(Some records)
# # # # #

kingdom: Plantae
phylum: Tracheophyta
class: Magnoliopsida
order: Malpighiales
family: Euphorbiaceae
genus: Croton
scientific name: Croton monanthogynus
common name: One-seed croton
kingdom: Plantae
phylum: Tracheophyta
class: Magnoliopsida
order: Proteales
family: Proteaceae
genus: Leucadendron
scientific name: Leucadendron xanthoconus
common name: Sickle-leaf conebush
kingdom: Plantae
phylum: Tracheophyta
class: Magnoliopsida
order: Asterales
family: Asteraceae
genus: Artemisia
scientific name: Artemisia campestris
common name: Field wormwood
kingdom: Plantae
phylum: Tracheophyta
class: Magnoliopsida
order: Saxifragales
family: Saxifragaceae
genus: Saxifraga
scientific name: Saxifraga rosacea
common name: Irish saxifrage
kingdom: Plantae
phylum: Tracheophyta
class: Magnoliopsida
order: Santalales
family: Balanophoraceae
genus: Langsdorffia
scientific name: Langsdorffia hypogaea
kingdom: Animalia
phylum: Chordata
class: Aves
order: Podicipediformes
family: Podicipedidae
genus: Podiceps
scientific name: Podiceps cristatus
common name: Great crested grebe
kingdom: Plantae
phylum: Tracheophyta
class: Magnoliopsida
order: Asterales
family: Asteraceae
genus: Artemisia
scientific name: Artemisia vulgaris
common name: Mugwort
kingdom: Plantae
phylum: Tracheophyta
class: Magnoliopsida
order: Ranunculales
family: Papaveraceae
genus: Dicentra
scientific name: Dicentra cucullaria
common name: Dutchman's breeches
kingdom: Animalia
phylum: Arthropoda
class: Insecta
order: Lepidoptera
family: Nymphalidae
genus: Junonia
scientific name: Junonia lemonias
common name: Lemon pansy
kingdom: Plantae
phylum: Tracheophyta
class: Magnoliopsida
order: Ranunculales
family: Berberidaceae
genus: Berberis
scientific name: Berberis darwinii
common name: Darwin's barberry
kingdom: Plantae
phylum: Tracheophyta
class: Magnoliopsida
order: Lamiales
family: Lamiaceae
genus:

# # # # #

▶ [What is needed]:
Print the lines above word for word, from the first to the last.

▶ [Finished exercise]:
kingdom: Plantae
phylum: Tracheophyta
class: Magnoliopsida
order: Malpighiales
family: Euphorbiaceae
genus: Croton
scientific name: Croton monanthogynus
common name: One-seed croton
kingdom: Plantae
phylum: Tracheophyta
class: Magnoliopsida
order: Proteales
family: Proteaceae
genus: Leucadendron
scientific name: Leucadendron xanthoconus
common name: Sickle-leaf conebush
kingdom: Plantae
phylum: Tracheophyta
class: Magnoliopsida
order: Asterales
family: Asteraceae
genus: Artemisia
scientific name: Artemisia campestris
common name: Field wormwood
kingdom: Plantae
phylum: Tracheophyta
class: Magnoliopsida
order: Saxifragales
family: Saxifragaceae
genus: Saxifraga
scientific name: Saxifraga rosacea
common name: Irish saxifrage
kingdom: Plantae
phylum: Tracheophyta
class: Magnoliopsida
order: Santalales
family: Balanophoraceae
genus: Langsdorffia
scientific name: Langsdorffia hypogaea
kingdom: Animalia
phylum: Chordata
class: Aves
order: Podicipediformes
family: Podicipedidae
genus: Podiceps
scientific name: Podiceps cristatus
common name: Great crested grebe
kingdom: Plantae
phylum: Tracheophyta
class: Magnoliopsida
order: Asterales
family: Asteraceae
genus: Artemisia
scientific name: Artemisia vulgaris
common name: Mugwort
kingdom: Plantae
phylum: Tracheophyta
class: Magnoliopsida
order: Ranunculales
family: Papaveraceae
genus: Dicentra
scientific name: Dicentra cucullaria
common name: Dutchman's breeches
kingdom: Animalia
phylum: Arthropoda
class: Insecta
order: Lepidoptera
family: Nymphalidae
genus: Junonia
scientific name: Junonia lemonias
common name: Lemon pansy
kingdom: Plantae
phylum: Tracheophyta
class: Magnoliopsida
order: Ranunculales
family: Berberidaceae
genus: Berberis
scientific name: Berberis darwinii
common name: Darwin's barberry
kingdom: Plantae
phylum: Tracheophyta
class: Magnoliopsida
order: Lamiales
family: Lamiaceae
genus:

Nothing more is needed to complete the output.